* [Directions] An exact copy of all the lines below is required, with every image left out.

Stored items

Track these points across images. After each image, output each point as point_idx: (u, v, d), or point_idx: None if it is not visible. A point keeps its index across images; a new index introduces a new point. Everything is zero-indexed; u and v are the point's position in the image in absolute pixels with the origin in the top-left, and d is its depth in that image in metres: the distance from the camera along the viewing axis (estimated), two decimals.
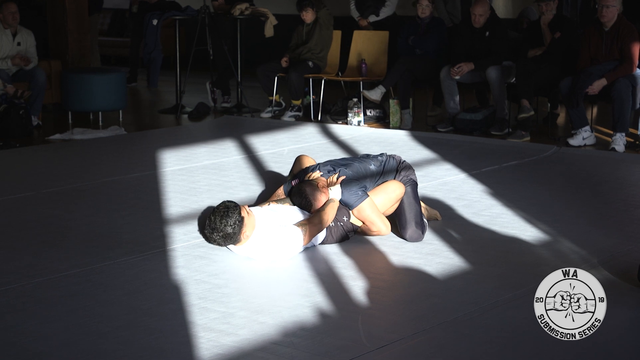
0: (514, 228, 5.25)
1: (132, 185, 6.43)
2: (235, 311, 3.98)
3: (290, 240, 4.65)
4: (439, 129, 8.61)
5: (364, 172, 5.13)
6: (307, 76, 9.48)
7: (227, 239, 4.63)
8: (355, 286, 4.30)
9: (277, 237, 4.64)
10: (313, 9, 9.50)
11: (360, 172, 5.13)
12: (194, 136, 8.53)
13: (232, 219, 4.57)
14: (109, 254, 4.77)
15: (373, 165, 5.20)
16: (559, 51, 8.19)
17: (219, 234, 4.61)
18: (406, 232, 4.99)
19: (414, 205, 5.05)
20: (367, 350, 3.58)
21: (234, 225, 4.57)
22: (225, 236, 4.61)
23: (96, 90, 9.16)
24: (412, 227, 4.97)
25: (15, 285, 4.33)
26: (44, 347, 3.64)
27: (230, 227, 4.57)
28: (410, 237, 4.97)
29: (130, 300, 4.15)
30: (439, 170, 6.82)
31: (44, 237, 5.13)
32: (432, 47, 8.99)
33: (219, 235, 4.61)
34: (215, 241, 4.67)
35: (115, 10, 14.70)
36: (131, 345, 3.65)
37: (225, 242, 4.66)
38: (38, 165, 7.29)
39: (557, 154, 7.47)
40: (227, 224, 4.57)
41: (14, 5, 8.88)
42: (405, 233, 4.99)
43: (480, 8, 8.52)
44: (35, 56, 9.08)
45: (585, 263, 4.58)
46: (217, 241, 4.66)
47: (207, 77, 10.36)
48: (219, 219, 4.58)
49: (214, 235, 4.63)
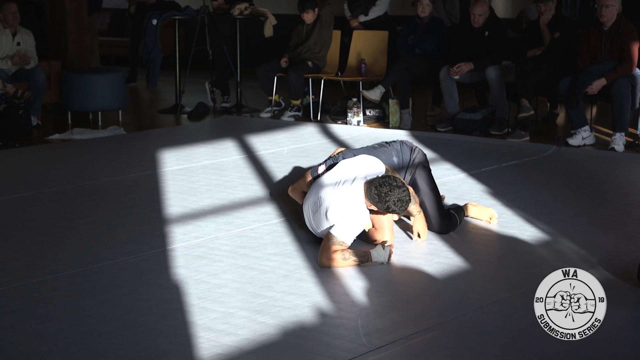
0: (514, 228, 5.25)
1: (132, 185, 6.43)
2: (235, 311, 3.98)
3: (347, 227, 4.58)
4: (439, 129, 8.61)
5: (391, 166, 5.11)
6: (307, 76, 9.48)
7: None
8: (355, 286, 4.30)
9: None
10: (314, 10, 9.50)
11: (390, 165, 5.10)
12: (194, 136, 8.53)
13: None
14: (108, 254, 4.77)
15: (395, 157, 5.19)
16: (558, 51, 8.19)
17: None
18: (432, 226, 5.07)
19: (430, 196, 5.11)
20: (366, 350, 3.58)
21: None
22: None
23: (96, 90, 9.16)
24: (435, 220, 5.05)
25: (15, 285, 4.33)
26: (43, 347, 3.64)
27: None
28: (440, 230, 5.07)
29: (129, 300, 4.15)
30: (438, 170, 6.81)
31: (43, 237, 5.13)
32: (432, 46, 8.99)
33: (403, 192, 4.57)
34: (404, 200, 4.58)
35: (114, 10, 14.70)
36: (130, 345, 3.65)
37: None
38: (37, 165, 7.29)
39: (556, 153, 7.47)
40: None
41: (14, 5, 8.88)
42: (432, 227, 5.07)
43: (480, 8, 8.52)
44: (35, 56, 9.07)
45: (585, 263, 4.58)
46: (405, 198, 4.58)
47: (206, 77, 10.36)
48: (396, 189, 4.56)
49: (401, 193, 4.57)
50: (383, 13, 9.89)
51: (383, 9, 9.88)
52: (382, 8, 9.85)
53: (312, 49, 9.50)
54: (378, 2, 9.80)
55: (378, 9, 9.83)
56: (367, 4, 9.81)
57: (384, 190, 4.52)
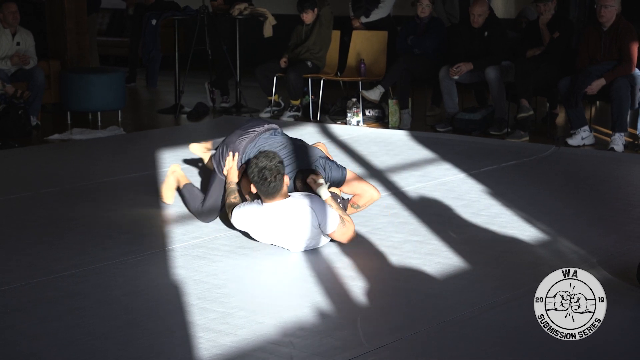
0: (513, 228, 5.25)
1: (131, 185, 6.42)
2: (234, 311, 3.98)
3: (331, 216, 4.71)
4: (438, 129, 8.61)
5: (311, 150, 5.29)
6: (306, 76, 9.48)
7: (277, 174, 4.68)
8: (355, 286, 4.30)
9: (319, 209, 4.70)
10: (313, 11, 9.50)
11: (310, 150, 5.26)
12: (193, 136, 8.51)
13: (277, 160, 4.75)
14: (108, 254, 4.77)
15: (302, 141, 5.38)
16: (557, 51, 8.19)
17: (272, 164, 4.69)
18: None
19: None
20: (366, 350, 3.58)
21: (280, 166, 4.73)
22: (276, 170, 4.69)
23: (95, 90, 9.16)
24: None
25: (15, 285, 4.33)
26: (42, 347, 3.64)
27: (279, 164, 4.72)
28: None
29: (129, 301, 4.15)
30: (437, 170, 6.82)
31: (42, 237, 5.13)
32: (431, 47, 8.99)
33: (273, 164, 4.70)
34: (271, 171, 4.68)
35: (114, 10, 14.69)
36: (130, 345, 3.65)
37: (275, 178, 4.67)
38: (37, 166, 7.29)
39: (556, 153, 7.47)
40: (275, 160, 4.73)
41: (14, 5, 8.88)
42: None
43: (479, 8, 8.52)
44: (35, 56, 9.07)
45: (585, 263, 4.58)
46: (273, 170, 4.68)
47: (206, 77, 10.36)
48: (266, 159, 4.71)
49: (269, 165, 4.69)
50: (386, 15, 9.88)
51: (386, 11, 9.86)
52: (384, 10, 9.85)
53: (311, 49, 9.50)
54: (381, 4, 9.79)
55: (380, 11, 9.82)
56: (368, 5, 9.80)
57: (253, 160, 4.80)
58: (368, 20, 9.81)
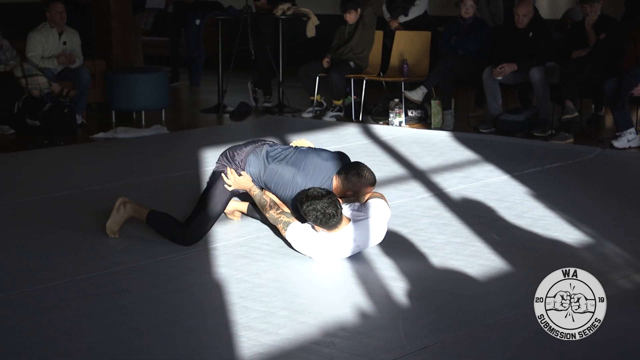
0: (557, 230, 5.20)
1: (175, 183, 6.48)
2: (276, 310, 3.99)
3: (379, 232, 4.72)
4: (481, 130, 8.55)
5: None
6: (349, 76, 9.47)
7: (336, 208, 4.54)
8: (396, 287, 4.29)
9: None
10: (357, 11, 9.49)
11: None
12: (236, 135, 8.55)
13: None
14: (151, 252, 4.81)
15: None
16: (603, 52, 8.10)
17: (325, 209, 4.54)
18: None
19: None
20: (407, 351, 3.57)
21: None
22: (332, 203, 4.54)
23: (139, 90, 9.24)
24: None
25: (59, 282, 4.38)
26: (85, 344, 3.68)
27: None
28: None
29: (171, 298, 4.18)
30: (480, 171, 6.78)
31: (87, 235, 5.18)
32: (475, 47, 8.94)
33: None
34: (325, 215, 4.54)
35: (158, 10, 14.80)
36: (172, 343, 3.67)
37: (337, 211, 4.54)
38: (82, 164, 7.37)
39: (601, 156, 7.39)
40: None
41: (61, 5, 9.00)
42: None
43: (524, 8, 8.45)
44: (81, 55, 9.18)
45: (630, 267, 4.52)
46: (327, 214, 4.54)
47: (248, 77, 10.40)
48: (316, 200, 4.54)
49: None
50: (422, 12, 9.85)
51: (422, 8, 9.83)
52: (421, 7, 9.81)
53: (354, 49, 9.49)
54: (417, 1, 9.76)
55: (417, 8, 9.78)
56: (405, 4, 9.77)
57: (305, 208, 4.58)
58: (407, 19, 9.77)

* [Response for this exercise]
Track these points across images. After each image, output each point as point_idx: (u, v, d), or point_idx: None if it is not visible. A point keeps its index across images; a new index introduces a new point. Everything is zero-indexed; u and v are the point's position in the image in absolute pixels with the origin in the top-left, and d is its depth in that image in metres: the distance from the camera along the viewing axis (estimated), two decimals.
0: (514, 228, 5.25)
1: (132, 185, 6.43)
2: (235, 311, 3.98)
3: (290, 240, 4.65)
4: (439, 129, 8.61)
5: (364, 172, 5.13)
6: (307, 76, 9.48)
7: (227, 239, 4.63)
8: (355, 286, 4.30)
9: (277, 237, 4.64)
10: (313, 9, 9.50)
11: (360, 172, 5.13)
12: (194, 136, 8.53)
13: (232, 219, 4.57)
14: (109, 254, 4.77)
15: (373, 165, 5.20)
16: (559, 51, 8.19)
17: (219, 234, 4.61)
18: (406, 232, 4.99)
19: (414, 205, 5.05)
20: (367, 350, 3.58)
21: (234, 225, 4.57)
22: (225, 236, 4.61)
23: (96, 90, 9.16)
24: (412, 227, 4.97)
25: (15, 285, 4.33)
26: (44, 347, 3.64)
27: (230, 227, 4.57)
28: (410, 237, 4.97)
29: (130, 300, 4.15)
30: (439, 170, 6.82)
31: (44, 237, 5.13)
32: (432, 47, 8.99)
33: (219, 235, 4.61)
34: (215, 241, 4.67)
35: (115, 10, 14.70)
36: (131, 345, 3.65)
37: (225, 242, 4.66)
38: (38, 165, 7.29)
39: (557, 154, 7.47)
40: (227, 224, 4.57)
41: (14, 5, 8.88)
42: (405, 233, 4.99)
43: (480, 8, 8.52)
44: (35, 56, 9.08)
45: (585, 263, 4.58)
46: (217, 241, 4.66)
47: (207, 77, 10.36)
48: (219, 219, 4.58)
49: (214, 235, 4.63)
0: (514, 228, 5.25)
1: (132, 185, 6.43)
2: (235, 311, 3.98)
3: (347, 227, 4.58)
4: (439, 129, 8.61)
5: (391, 166, 5.11)
6: (307, 76, 9.48)
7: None
8: (355, 286, 4.30)
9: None
10: (314, 10, 9.50)
11: (390, 165, 5.10)
12: (194, 136, 8.53)
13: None
14: (108, 254, 4.77)
15: (395, 157, 5.19)
16: (558, 51, 8.19)
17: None
18: (432, 226, 5.07)
19: (430, 196, 5.11)
20: (366, 350, 3.58)
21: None
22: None
23: (96, 90, 9.16)
24: (435, 220, 5.05)
25: (15, 285, 4.33)
26: (43, 347, 3.64)
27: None
28: (440, 230, 5.07)
29: (129, 300, 4.15)
30: (438, 170, 6.81)
31: (43, 237, 5.13)
32: (432, 46, 8.99)
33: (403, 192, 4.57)
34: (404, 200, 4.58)
35: (114, 10, 14.70)
36: (130, 345, 3.65)
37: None
38: (37, 165, 7.29)
39: (556, 153, 7.47)
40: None
41: (14, 5, 8.88)
42: (432, 227, 5.07)
43: (480, 8, 8.52)
44: (35, 56, 9.07)
45: (585, 263, 4.58)
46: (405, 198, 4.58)
47: (206, 77, 10.36)
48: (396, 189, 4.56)
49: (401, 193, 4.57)
50: (383, 13, 9.89)
51: (383, 9, 9.88)
52: (382, 8, 9.85)
53: (312, 49, 9.50)
54: (378, 2, 9.80)
55: (378, 9, 9.83)
56: (367, 4, 9.81)
57: (384, 190, 4.52)
0: (513, 228, 5.25)
1: (131, 185, 6.42)
2: (234, 311, 3.98)
3: (331, 216, 4.71)
4: (438, 129, 8.61)
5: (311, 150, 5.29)
6: (306, 76, 9.48)
7: (277, 174, 4.68)
8: (355, 286, 4.30)
9: (319, 209, 4.70)
10: (313, 11, 9.50)
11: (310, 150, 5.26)
12: (193, 136, 8.51)
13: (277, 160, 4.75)
14: (108, 254, 4.77)
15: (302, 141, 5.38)
16: (557, 51, 8.19)
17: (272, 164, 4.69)
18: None
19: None
20: (366, 350, 3.58)
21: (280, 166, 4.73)
22: (276, 170, 4.69)
23: (95, 90, 9.16)
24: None
25: (15, 285, 4.33)
26: (42, 347, 3.64)
27: (279, 164, 4.72)
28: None
29: (129, 301, 4.15)
30: (437, 170, 6.82)
31: (42, 237, 5.13)
32: (431, 47, 8.99)
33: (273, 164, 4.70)
34: (271, 171, 4.68)
35: (114, 10, 14.69)
36: (130, 345, 3.65)
37: (275, 178, 4.67)
38: (37, 166, 7.29)
39: (556, 153, 7.47)
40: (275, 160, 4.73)
41: (14, 5, 8.88)
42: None
43: (479, 8, 8.52)
44: (35, 56, 9.07)
45: (585, 263, 4.58)
46: (273, 170, 4.68)
47: (206, 77, 10.36)
48: (266, 159, 4.71)
49: (269, 165, 4.69)
50: (386, 15, 9.88)
51: (386, 11, 9.86)
52: (384, 10, 9.85)
53: (311, 49, 9.50)
54: (381, 4, 9.79)
55: (380, 11, 9.82)
56: (368, 5, 9.80)
57: (253, 160, 4.80)
58: (368, 20, 9.81)
0: (557, 230, 5.20)
1: (175, 183, 6.48)
2: (276, 310, 3.99)
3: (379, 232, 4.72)
4: (481, 130, 8.55)
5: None
6: (349, 76, 9.47)
7: (336, 208, 4.54)
8: (396, 287, 4.29)
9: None
10: (357, 11, 9.49)
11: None
12: (236, 135, 8.55)
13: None
14: (151, 252, 4.81)
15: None
16: (603, 52, 8.10)
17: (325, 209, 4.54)
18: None
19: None
20: (407, 351, 3.57)
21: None
22: (332, 203, 4.54)
23: (139, 90, 9.24)
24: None
25: (59, 282, 4.38)
26: (85, 344, 3.68)
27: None
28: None
29: (171, 298, 4.18)
30: (480, 171, 6.78)
31: (87, 235, 5.18)
32: (475, 47, 8.94)
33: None
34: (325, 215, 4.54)
35: (158, 10, 14.80)
36: (172, 343, 3.67)
37: (337, 211, 4.54)
38: (82, 164, 7.37)
39: (601, 156, 7.39)
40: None
41: (61, 5, 9.00)
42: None
43: (524, 8, 8.45)
44: (81, 55, 9.18)
45: (630, 267, 4.52)
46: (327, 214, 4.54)
47: (248, 77, 10.40)
48: (316, 200, 4.54)
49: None
50: (422, 12, 9.85)
51: (422, 8, 9.83)
52: (421, 7, 9.81)
53: (354, 49, 9.49)
54: (417, 1, 9.76)
55: (417, 8, 9.78)
56: (405, 4, 9.77)
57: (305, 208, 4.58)
58: (407, 19, 9.77)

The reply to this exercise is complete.